Exercise brief:
Return the text of every entry below word for word and line for line, leaving the pictures out of your answer.
Information given Start Marker
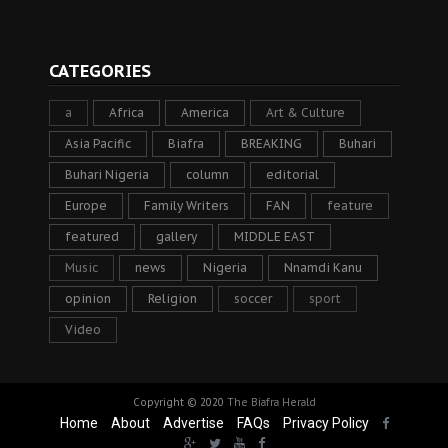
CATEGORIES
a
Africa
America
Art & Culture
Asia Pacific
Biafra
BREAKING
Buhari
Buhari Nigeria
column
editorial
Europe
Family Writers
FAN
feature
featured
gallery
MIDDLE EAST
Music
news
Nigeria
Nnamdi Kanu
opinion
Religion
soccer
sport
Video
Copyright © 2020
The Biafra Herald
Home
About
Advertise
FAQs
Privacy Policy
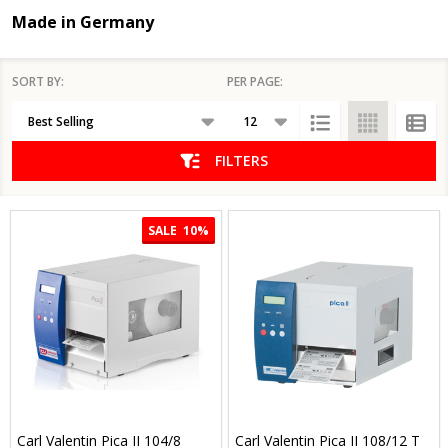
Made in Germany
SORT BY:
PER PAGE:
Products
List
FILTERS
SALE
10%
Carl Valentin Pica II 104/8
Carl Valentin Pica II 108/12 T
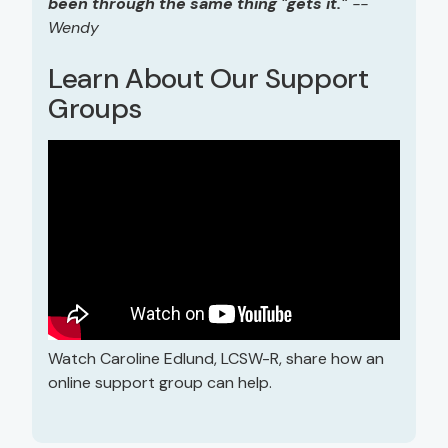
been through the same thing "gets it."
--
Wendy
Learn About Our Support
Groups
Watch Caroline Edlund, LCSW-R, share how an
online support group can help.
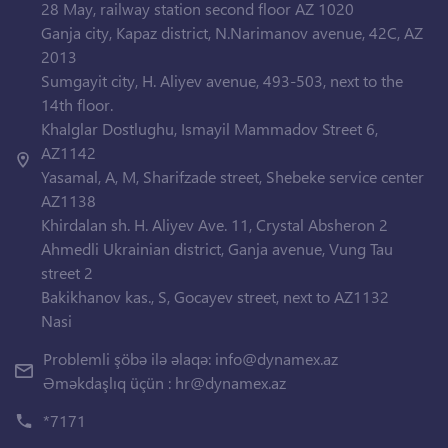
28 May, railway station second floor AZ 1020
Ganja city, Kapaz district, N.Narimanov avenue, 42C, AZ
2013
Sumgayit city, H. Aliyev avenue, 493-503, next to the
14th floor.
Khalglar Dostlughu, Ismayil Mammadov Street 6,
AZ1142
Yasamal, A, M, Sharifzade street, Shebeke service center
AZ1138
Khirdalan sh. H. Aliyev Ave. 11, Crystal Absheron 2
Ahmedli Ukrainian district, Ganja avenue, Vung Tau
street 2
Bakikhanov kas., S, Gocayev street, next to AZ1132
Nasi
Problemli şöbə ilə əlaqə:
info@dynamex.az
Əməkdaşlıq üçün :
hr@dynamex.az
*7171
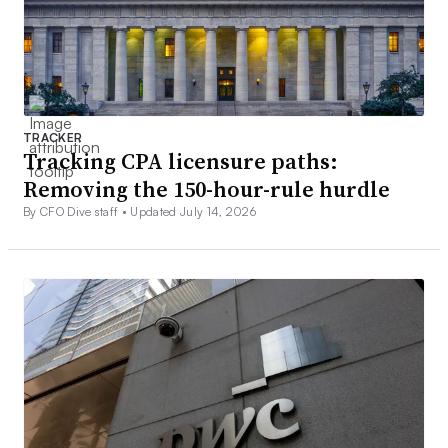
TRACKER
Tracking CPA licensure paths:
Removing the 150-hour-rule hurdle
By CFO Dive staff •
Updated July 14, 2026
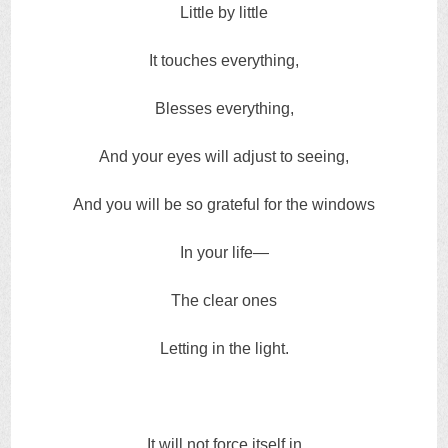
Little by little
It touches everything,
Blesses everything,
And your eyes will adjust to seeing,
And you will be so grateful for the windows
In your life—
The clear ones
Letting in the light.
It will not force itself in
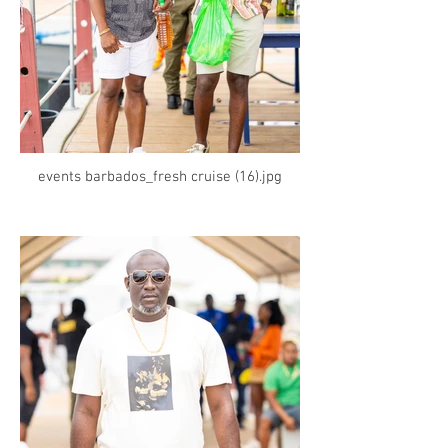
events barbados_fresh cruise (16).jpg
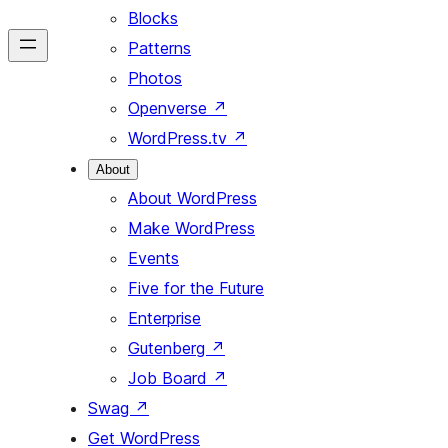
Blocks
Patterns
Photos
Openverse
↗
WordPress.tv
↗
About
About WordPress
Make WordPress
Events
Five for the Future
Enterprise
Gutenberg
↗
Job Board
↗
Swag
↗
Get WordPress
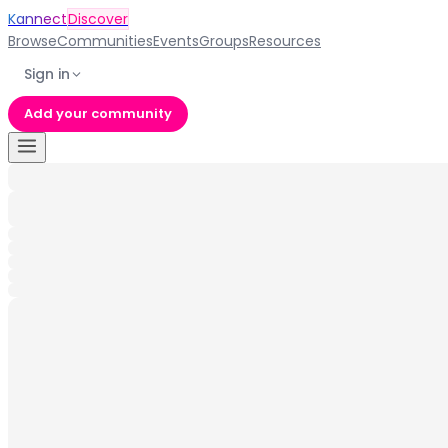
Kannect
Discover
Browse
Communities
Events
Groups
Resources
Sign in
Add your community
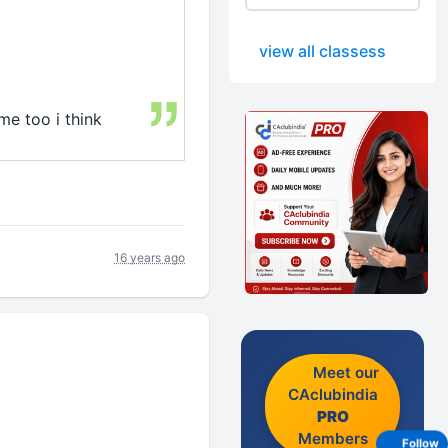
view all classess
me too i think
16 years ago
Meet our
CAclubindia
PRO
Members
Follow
Information given End Marker
Expected answer:
CATEGORIES
a
Africa
America
Art & Culture
Asia Pacific
Biafra
BREAKING
Buhari
Buhari Nigeria
column
editorial
Europe
Family Writers
FAN
feature
featured
gallery
MIDDLE EAST
Music
news
Nigeria
Nnamdi Kanu
opinion
Religion
soccer
sport
Video
Copyright © 2020
The Biafra Herald
Home
About
Advertise
FAQs
Privacy Policy
Made in Germany
SORT BY:
PER PAGE:
Products
List
FILTERS
SALE
10%
Carl Valentin Pica II 104/8
Carl Valentin Pica II 108/12 T
been through the same thing "gets it."
--
Wendy
Learn About Our Support
Groups
Watch Caroline Edlund, LCSW-R, share how an
online support group can help.
28 May, railway station second floor AZ 1020
Ganja city, Kapaz district, N.Narimanov avenue, 42C, AZ
2013
Sumgayit city, H. Aliyev avenue, 493-503, next to the
14th floor.
Khalglar Dostlughu, Ismayil Mammadov Street 6,
AZ1142
Yasamal, A, M, Sharifzade street, Shebeke service center
AZ1138
Khirdalan sh. H. Aliyev Ave. 11, Crystal Absheron 2
Ahmedli Ukrainian district, Ganja avenue, Vung Tau
street 2
Bakikhanov kas., S, Gocayev street, next to AZ1132
Nasi
Problemli şöbə ilə əlaqə:
info@dynamex.az
Əməkdaşlıq üçün :
hr@dynamex.az
*7171
TRACKER
Tracking CPA licensure paths:
Removing the 150-hour-rule hurdle
By CFO Dive staff •
Updated July 14, 2026
Little by little
It touches everything,
Blesses everything,
And your eyes will adjust to seeing,
And you will be so grateful for the windows
In your life—
The clear ones
Letting in the light.
It will not force itself in
events barbados_fresh cruise (16).jpg
Blocks
Patterns
Photos
Openverse
↗
WordPress.tv
↗
About
About WordPress
Make WordPress
Events
Five for the Future
Enterprise
Gutenberg
↗
Job Board
↗
Swag
↗
Get WordPress
Kannect
Discover
Browse
Communities
Events
Groups
Resources
Sign in
Add your community
view all classess
me too i think
16 years ago
Meet our
CAclubindia
PRO
Members
Follow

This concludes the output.